First day of Orientation?

Specialties Geriatric

Published

I know I have yet to start my orientation in the LTC, but I was curious about how it works out. Do you start passing meds on the first day itself or do you get to shadow an RN and see how the shift works? I mean LTC can be overwhelming with 30 pts and being a new grad, I am just a big mess right now; anticipating my nights shifts ahead. I have read nurses first day experiences but I have yet to experience one of my own. I wish I knew it all but life doesn't work out that way....you have to crawl and fall before you start to walk :(

I don't do good with these phases (being anxious kills me!) but I guess being hard on myself to learn and beat this phase works too.

Specializes in LTC.

I am a LPN and I had my first day about two months ago.

My first night I shadowed a nurse, watched her do a med pass, got blood sugars, blood pressures or pulse needed for meds, basically learned how a shift flies.

My first week I shadowed a CNA to get to know the patients. Then I shadowed a med pass for a few days. After than I started passing meds a few residents at a time working my way up to a full med pass. If you are going to be charge, after training on the med pass, you will start shadowing a RN. We also had one day with the unit secretary to see how to do all the paperwork. We had 16 weeks, so it was a good orientation.

All I was told that the least they could give me was 3 day orientation, and its a night shift. I hope I am not the only RN and the charge, but they said that it would be heavy medpass, which probably means I'm not the charge.

Wow..even our "seasoned" nurses get 10 weeks of orientation.

is it a hospital, kcochrane? i know hospitals give a long orientation but ltc is a whole different story. plus, with the bad economy lately, all they can afford is 1 weeks worth of orientation at max.

It was my old job at a LTC facility. The hospital is only giving me 10 weeks as a new RN.

I can understand the economy reason, but three days is pretty short. Anyways, good luck to you. It is great experience and I loved my residents. It was hard work, but worth it.

Specializes in Subacute/Rehab, Surgical.

I was given a 10 day orientation at my LTC facility.

My first day I followed the nurse that I was with to get the feel of how the day would go. I didn't do the med pass that day but I did do assessments so I could learn how to do Medicare charting.

Specializes in Professional Development Specialist.

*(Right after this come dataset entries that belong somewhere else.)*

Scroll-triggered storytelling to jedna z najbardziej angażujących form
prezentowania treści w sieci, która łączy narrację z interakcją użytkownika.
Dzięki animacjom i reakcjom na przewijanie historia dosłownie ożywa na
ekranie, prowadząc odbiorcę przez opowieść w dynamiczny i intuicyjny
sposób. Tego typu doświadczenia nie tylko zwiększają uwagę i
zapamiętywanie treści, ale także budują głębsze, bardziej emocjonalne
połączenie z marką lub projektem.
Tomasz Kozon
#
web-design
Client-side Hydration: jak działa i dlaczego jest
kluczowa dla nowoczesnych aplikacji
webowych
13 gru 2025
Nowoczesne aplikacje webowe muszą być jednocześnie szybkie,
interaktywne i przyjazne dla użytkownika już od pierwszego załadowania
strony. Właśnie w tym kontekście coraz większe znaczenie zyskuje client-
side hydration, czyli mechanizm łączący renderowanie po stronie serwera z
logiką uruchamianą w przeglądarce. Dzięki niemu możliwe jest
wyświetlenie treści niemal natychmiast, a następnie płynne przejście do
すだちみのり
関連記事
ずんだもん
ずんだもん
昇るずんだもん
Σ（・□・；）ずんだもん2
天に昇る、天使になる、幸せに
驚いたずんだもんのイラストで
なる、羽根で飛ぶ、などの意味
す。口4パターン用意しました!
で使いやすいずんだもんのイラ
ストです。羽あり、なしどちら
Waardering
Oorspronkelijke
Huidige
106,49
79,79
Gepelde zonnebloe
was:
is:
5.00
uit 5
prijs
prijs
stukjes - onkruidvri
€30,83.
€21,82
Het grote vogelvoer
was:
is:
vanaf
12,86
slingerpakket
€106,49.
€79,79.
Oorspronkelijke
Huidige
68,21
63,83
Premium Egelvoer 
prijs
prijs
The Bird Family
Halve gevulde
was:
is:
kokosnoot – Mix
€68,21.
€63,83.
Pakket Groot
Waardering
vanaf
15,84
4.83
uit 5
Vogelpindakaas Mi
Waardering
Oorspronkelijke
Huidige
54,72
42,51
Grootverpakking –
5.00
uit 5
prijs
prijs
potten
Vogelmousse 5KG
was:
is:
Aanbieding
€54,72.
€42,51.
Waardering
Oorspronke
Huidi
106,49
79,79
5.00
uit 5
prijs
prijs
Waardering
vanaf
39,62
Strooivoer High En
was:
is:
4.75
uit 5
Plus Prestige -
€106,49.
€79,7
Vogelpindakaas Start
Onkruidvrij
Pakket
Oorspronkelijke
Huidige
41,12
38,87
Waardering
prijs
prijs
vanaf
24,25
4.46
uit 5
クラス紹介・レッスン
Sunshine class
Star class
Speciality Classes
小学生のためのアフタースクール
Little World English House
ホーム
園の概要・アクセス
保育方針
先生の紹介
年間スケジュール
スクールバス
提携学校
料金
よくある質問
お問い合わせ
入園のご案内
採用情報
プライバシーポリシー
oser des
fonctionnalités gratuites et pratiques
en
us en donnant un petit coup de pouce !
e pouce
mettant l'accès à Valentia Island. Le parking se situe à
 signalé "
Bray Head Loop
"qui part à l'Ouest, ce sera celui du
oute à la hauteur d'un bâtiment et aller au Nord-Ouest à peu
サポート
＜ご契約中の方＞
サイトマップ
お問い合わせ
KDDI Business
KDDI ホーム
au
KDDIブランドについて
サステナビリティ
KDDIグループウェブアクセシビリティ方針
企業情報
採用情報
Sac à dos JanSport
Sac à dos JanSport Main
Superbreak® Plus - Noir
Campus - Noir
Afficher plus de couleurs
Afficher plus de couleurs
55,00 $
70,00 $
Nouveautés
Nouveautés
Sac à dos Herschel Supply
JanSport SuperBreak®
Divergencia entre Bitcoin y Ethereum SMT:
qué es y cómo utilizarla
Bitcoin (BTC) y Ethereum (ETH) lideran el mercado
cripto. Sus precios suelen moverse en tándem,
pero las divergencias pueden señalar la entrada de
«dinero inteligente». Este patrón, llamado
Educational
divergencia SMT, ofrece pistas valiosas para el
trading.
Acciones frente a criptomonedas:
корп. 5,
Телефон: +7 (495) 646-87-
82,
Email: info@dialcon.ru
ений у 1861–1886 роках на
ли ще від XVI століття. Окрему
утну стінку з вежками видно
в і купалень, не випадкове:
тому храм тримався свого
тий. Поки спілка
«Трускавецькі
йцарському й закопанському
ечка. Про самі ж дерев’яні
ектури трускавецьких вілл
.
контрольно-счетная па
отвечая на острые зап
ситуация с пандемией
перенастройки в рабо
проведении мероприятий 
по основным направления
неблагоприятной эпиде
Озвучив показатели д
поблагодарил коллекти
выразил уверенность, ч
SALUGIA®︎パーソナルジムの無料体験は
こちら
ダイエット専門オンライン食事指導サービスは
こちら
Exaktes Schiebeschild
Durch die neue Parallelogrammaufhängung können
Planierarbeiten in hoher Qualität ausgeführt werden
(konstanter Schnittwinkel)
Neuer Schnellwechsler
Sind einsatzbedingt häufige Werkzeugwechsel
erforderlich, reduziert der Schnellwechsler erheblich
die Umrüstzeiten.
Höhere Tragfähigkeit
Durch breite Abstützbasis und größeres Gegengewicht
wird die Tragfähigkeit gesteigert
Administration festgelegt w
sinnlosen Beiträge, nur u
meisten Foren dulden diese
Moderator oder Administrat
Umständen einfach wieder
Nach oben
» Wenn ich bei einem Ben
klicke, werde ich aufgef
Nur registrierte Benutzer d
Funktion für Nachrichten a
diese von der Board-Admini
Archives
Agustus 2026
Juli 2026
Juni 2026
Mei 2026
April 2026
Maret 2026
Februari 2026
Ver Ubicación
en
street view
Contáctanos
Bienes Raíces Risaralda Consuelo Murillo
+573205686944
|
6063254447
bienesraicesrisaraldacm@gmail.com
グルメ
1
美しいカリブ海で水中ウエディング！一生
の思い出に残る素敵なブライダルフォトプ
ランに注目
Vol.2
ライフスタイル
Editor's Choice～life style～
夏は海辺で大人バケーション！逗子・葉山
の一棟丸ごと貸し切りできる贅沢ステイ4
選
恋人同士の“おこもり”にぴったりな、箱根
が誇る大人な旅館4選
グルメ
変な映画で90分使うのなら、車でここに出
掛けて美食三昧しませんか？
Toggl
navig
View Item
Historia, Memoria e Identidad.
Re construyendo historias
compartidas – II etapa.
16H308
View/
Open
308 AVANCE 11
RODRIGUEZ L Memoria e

I watched for a bit my first day, and then jumped right in and started passing meds. I knew I needed to get myself ready asap because if I wasted 1 of my 3 orientation days watching it wouldn't help me in the end. That day my preceptor went home at about 11am because she works the night shift and had to come back that night. I got 2 more days after that and have been on my own just over a week now. It's hard, morning meds take me about 4 hours to pass between tracking people down in therapy, at breakfast, running all over the facility. It isn't the job I imagined but I'm doing it. Good luck, mine is a horror story and not the norm. But so far it still isn't the worst job I've ever had.

Thats great! I will be starting mine soon. And I thought 4 pts were overwhelming during my clinicals at the hospitals. I hope I survive! I loved the hospitals during my preceptorship but oh well, I cant be choosy when I have no experience under my belt at the moment. I am just glad someone gave me a chance...so new grads, don't lose hope!!

Specializes in Geriatrics, Med- Surg.

I had 8 weeks of orientation and started doing the med pass on my during my 3rd week for 30 pts. I think what takes so long is learning all the paperwork in LTC. We are almost all paper charting so you are doing alot of repetition. I'm the charge nurse and med pass nurse on my floor and being 2nd shift I have to do my own treatments as well. Needless to say I'm never bored! It's good time management experience, I've been on my own for a month now and haven't had any major issues. Congratulations on the job, they are hard to come by!:yeah:

If you are an RN and on nights I can guarantee that you are the supervisor.

Three days is not enough. I got more than that and I have LTC experience.